3. German law, to the exclusion of the United Nations Convention on Contracts for the International Sale of Goods, applies to the legal relationship between the parties.

XIV. Miscellaneous

1. Special orders ordered from and supplied by us are not permitted to be returned under any circumstances.

2. If there are non-product-related defects and proven non-system or assembly-related defects (= unjustified complaints), we reserve the right to invoice the customer for the costs for the on-site inspection, testing and laboratory costs, other appraiser costs that arise in connection with the inspection, etc., in the event that it is proven that faultiness is not present, or the complaint turns out to be unjustified. The customer is obliged to reimburse for the claimed costs.

3. If a provision in these Terms and Conditions becomes invalid, this does not affect the validity of the remaining provisions. The invalid provision will be replaced by a valid provision that comes close as possible to the intention and economic purpose of the invalid provision.

4. Only these general sales and delivery conditions apply.
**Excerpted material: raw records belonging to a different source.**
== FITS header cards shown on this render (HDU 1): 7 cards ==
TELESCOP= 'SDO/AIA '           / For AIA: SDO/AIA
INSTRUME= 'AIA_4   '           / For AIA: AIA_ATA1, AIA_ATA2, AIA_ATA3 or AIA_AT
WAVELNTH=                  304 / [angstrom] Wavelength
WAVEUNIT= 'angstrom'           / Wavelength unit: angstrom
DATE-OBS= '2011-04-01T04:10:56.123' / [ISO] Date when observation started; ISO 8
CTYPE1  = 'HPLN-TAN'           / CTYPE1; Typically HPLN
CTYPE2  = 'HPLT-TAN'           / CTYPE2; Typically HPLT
The customer’s General Terms and Conditions apply only insofar as we have agreed to these explicitly in writing.

5. Any verbal supplementary agreements are invalid.

WESA-Armaturen GmbH
Managing director: Christoph F. Maier | Manuel J. Maier
District court Stuttgart | Trade register HRB 280 466

WESA-Armaturen GmbH

Spanninger Straße 5
DE-73650 Winterbach
Germany
+49 (0) 7181 / 404-0
info@wesa-armaturen.de

Notes

All details in this catalogue, such as product information, technical descriptions, illustrations, drawings and dimensions, are non-binding and without guarantee. We reserve the right to make changes of any kind without further notice.